The emergency department at the Turner Road hospital, is at full capacity after the annual rise of health complaints during the summer months.
Alison Power, director of operations at Colchester Hospital University NHS Foundation Trust, said it was common to experience peaks in A&E in the summer and patients would be seen even if they could not be place in a bed immediately.
She said: “Safety is our first priority and while Colchester General Hospital has been very busy in the past fortnight, we have been managing the extra demand effectively.
“It is quite common to experience peaks in demand in the summer months and when this happens we work with our partners in health and social care locally to make sure we have the capacity to care for patients in the most appropriate place.
“When high numbers of patients come to our emergency department for treatment, they may need to wait longer than usual for a bed.
“However, they are always under the care of our expert team.”
Population growth in Colchester is also part of the reason for the hospital being stretched.
But the number of beds being taken up by patients who medically do not need to be treated – often dubbed ‘bed-blockers’ - is still high at many hospitals.
Most are waiting for a care package, either at home or to move into a care home.
Colchester General Hospital has set up a nurse-led ward to specifically look after the number of delayed discharge patients.
Alison said: “We have recently opened a new service, our discharge hub, to help us get patients home who are currently in our beds but do not need the care that hospitals provide.
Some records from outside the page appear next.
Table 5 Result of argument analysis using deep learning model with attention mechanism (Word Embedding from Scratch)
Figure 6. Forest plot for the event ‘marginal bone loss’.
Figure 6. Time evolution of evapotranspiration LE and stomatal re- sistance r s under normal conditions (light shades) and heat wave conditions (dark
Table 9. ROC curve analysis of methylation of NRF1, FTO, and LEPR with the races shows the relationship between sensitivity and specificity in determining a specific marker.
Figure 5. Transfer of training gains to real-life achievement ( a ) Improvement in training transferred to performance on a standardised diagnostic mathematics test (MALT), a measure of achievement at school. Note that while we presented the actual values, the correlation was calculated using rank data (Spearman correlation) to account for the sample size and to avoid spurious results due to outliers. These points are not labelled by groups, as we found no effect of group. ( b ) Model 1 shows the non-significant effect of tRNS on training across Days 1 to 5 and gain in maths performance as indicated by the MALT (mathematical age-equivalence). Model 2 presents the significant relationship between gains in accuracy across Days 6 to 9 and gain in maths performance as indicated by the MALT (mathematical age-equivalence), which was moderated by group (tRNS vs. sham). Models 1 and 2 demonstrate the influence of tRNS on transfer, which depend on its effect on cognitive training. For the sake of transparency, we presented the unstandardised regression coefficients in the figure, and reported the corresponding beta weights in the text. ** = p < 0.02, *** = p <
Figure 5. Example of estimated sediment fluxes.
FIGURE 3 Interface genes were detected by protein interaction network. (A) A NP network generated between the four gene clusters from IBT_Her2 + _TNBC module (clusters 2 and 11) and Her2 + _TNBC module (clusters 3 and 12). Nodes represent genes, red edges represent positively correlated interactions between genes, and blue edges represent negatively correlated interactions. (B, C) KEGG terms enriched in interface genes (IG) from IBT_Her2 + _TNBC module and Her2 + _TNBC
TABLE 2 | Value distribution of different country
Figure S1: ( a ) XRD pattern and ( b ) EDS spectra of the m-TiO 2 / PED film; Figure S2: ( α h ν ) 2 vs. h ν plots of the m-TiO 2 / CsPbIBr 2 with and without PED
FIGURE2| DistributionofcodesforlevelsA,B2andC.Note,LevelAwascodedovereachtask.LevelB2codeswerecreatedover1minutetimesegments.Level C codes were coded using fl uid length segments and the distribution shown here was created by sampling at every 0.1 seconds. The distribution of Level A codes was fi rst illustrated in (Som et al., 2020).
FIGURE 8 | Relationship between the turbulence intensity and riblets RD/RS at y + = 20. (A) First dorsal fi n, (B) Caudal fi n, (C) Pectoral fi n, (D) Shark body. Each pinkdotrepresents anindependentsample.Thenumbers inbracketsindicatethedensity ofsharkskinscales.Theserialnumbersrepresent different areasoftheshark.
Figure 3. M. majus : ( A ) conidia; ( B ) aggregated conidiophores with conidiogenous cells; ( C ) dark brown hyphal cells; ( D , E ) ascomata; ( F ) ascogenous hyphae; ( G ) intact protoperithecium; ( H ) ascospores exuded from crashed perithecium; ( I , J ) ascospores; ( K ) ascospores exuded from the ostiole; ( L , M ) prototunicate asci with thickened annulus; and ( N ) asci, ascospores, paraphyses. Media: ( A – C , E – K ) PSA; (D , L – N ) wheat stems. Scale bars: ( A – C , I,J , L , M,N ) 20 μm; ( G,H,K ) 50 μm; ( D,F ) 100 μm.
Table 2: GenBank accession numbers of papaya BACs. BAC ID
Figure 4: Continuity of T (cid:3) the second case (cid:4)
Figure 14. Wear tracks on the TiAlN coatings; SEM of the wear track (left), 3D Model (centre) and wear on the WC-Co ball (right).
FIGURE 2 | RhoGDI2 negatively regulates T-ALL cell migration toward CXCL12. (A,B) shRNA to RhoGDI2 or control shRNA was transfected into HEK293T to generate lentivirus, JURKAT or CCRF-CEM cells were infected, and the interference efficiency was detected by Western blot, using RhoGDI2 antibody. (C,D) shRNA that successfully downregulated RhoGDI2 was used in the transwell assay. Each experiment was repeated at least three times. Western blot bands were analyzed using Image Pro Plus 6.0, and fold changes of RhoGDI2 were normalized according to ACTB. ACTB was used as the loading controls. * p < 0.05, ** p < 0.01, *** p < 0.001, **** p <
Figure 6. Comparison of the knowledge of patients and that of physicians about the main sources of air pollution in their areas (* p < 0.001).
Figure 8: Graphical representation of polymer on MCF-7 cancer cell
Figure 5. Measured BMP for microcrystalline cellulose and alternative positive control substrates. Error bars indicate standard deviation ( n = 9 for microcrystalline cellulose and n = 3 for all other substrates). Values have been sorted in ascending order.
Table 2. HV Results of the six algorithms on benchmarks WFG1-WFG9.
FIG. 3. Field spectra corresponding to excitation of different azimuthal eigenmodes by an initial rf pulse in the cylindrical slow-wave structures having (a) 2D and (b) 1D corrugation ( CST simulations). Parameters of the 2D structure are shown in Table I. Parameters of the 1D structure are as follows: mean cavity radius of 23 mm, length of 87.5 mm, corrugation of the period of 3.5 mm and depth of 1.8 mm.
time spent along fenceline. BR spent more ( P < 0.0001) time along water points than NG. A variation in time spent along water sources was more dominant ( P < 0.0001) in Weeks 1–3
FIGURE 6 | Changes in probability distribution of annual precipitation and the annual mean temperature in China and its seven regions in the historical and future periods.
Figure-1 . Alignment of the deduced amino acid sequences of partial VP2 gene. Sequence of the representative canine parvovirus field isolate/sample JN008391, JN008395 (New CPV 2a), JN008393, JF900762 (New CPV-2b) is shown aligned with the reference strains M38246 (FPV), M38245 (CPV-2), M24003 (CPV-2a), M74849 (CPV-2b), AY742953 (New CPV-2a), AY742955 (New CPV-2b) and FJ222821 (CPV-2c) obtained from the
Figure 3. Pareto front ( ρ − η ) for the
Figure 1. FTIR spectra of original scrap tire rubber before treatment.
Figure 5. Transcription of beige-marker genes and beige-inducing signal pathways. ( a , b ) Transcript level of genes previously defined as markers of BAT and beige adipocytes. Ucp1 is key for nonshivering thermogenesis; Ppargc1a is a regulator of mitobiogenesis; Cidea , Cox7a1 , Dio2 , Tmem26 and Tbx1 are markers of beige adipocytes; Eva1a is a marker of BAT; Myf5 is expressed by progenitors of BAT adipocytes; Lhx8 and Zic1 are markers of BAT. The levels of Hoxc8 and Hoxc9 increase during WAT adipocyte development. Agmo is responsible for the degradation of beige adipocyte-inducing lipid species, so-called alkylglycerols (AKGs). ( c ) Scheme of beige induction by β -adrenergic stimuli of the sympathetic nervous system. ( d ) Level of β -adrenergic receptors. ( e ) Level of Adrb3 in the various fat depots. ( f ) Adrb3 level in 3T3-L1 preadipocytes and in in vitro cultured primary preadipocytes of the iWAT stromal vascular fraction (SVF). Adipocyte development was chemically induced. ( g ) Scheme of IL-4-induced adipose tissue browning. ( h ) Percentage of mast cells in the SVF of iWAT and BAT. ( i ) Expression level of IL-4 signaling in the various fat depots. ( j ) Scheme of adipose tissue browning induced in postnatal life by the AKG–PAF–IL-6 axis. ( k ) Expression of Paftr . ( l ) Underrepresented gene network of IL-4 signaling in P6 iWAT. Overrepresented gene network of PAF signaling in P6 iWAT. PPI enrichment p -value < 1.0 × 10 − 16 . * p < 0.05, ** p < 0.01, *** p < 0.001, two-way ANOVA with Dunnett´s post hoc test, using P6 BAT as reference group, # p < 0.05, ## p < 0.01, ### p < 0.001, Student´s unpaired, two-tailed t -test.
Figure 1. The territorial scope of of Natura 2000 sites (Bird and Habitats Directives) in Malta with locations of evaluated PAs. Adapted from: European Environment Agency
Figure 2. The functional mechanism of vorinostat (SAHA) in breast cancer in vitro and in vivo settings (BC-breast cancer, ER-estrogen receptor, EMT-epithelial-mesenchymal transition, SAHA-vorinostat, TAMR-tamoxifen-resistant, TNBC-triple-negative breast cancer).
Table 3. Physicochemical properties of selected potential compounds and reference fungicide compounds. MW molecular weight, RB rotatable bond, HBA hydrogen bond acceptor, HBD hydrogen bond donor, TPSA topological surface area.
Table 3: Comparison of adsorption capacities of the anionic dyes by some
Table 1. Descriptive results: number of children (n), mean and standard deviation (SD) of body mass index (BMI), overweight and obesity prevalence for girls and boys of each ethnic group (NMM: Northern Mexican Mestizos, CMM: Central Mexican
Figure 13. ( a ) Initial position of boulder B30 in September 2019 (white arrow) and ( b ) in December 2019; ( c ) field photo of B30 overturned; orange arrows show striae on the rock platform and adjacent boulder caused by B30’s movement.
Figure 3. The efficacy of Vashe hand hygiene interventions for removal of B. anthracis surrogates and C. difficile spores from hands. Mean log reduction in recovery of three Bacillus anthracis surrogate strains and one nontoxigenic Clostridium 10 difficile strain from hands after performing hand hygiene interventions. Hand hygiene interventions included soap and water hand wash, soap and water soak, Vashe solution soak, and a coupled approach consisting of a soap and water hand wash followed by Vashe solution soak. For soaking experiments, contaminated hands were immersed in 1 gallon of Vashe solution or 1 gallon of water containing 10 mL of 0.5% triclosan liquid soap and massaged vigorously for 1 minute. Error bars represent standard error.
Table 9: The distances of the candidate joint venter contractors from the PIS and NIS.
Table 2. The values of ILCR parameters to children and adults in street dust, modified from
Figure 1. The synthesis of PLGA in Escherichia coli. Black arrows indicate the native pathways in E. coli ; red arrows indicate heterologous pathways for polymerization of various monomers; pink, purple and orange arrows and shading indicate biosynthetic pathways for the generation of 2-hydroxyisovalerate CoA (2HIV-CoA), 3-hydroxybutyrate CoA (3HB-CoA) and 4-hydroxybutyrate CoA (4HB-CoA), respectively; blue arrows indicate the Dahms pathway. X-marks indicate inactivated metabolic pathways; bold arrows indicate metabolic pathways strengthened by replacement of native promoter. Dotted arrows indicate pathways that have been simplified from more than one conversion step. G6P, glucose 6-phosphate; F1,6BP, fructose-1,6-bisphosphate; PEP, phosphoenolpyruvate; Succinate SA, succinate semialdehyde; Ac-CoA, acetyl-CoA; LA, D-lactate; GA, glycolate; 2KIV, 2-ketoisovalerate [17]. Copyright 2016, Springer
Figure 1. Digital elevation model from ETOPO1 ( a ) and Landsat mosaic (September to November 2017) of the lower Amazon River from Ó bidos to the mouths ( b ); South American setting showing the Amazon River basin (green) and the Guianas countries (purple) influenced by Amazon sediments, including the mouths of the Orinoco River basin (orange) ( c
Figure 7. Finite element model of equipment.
“In addition a new unit, managed by a team of nurses, has been opened to provide appropriate care for patients who can’t get back home but are medically fit and need to start getting more active and back to their previous level of fitness.
“It is important to remind people to think carefully before they use our A&E and consider whether they can get help from other services, such as NHS 111.
“Emergency departments are for critical or life-threatening situations requiring medical attention, such as loss of consciousness, heavy blood loss, suspected broken bones, persistent chest pain, difficulty breathing, overdoses, signs of a stroke, ingestion or poisoning.”
Other hospitals in Essex including Basildon and Princess Harlow have also found themselves at full capacity.